# [TASK INSTRUCTIONS]
Extract every one of the lines below word for word, leaving the pictures out of your answer.

# [DATASET EXCERPTS]
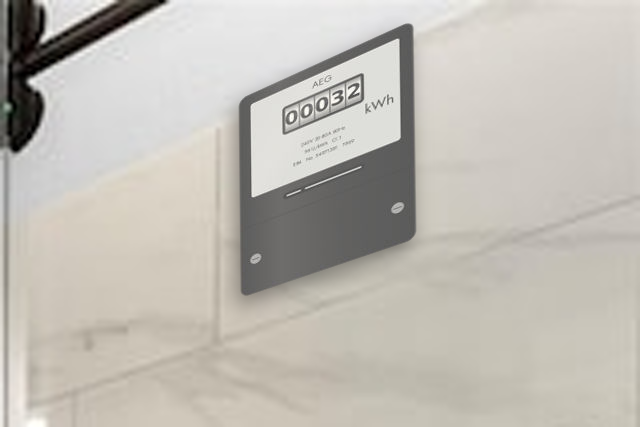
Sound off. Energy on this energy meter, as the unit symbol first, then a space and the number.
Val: kWh 32
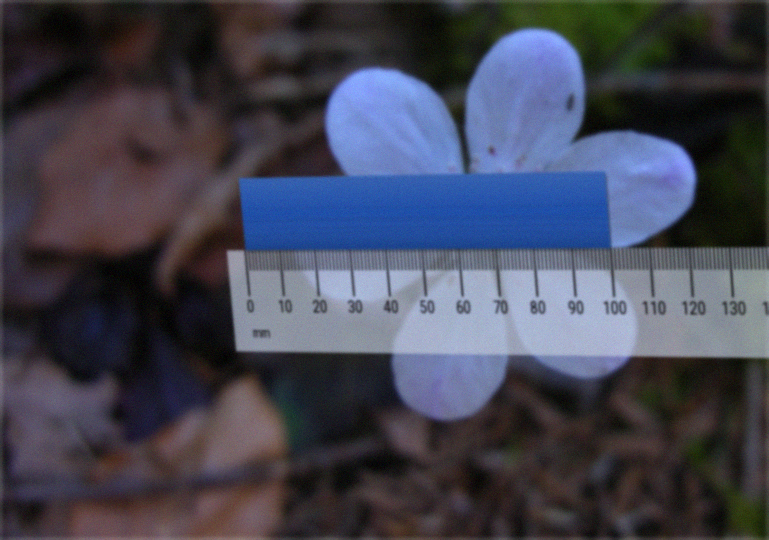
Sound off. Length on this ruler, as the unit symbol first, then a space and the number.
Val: mm 100
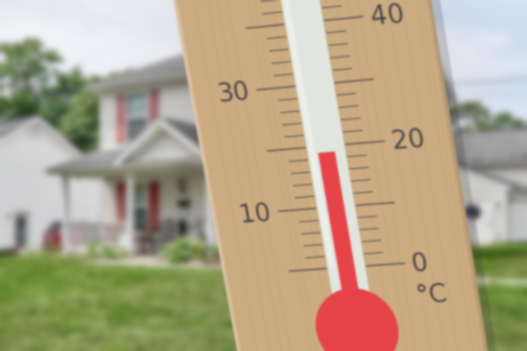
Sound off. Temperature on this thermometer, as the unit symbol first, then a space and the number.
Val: °C 19
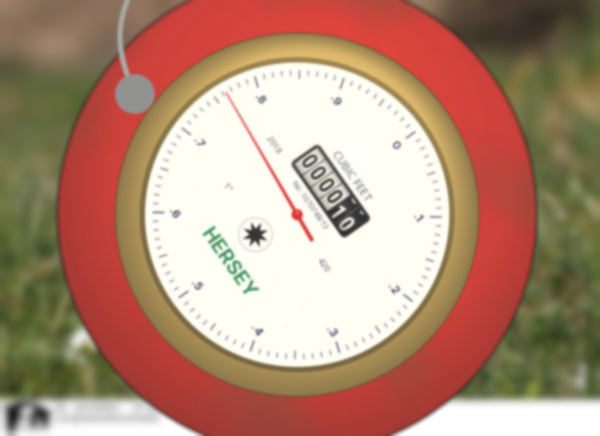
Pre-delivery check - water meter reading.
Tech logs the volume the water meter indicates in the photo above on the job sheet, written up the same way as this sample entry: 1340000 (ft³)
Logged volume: 9.76 (ft³)
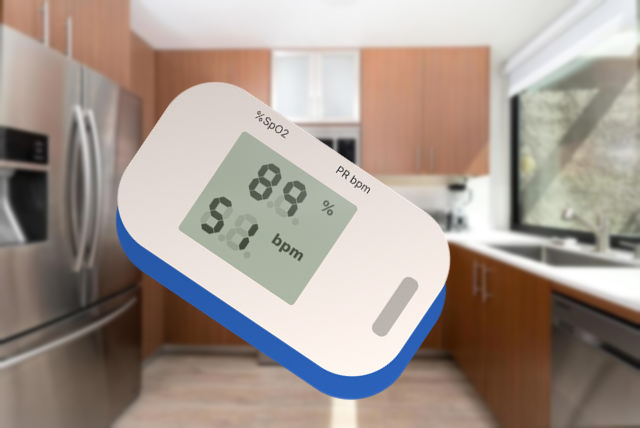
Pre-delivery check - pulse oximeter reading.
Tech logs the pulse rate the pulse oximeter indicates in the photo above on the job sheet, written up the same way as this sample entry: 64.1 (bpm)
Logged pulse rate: 51 (bpm)
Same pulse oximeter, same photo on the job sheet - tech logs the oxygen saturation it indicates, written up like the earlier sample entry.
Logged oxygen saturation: 89 (%)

# [ANSWER SECTION]
Sound off. Energy on this energy meter, as the unit symbol first, then a space and the number.
Val: kWh 32
Sound off. Length on this ruler, as the unit symbol first, then a space and the number.
Val: mm 100
Sound off. Temperature on this thermometer, as the unit symbol first, then a space and the number.
Val: °C 19
Pre-delivery check - water meter reading.
Tech logs the volume the water meter indicates in the photo above on the job sheet, written up the same way as this sample entry: 1340000 (ft³)
Logged volume: 9.76 (ft³)
Pre-delivery check - pulse oximeter reading.
Tech logs the pulse rate the pulse oximeter indicates in the photo above on the job sheet, written up the same way as this sample entry: 64.1 (bpm)
Logged pulse rate: 51 (bpm)
Same pulse oximeter, same photo on the job sheet - tech logs the oxygen saturation it indicates, written up like the earlier sample entry.
Logged oxygen saturation: 89 (%)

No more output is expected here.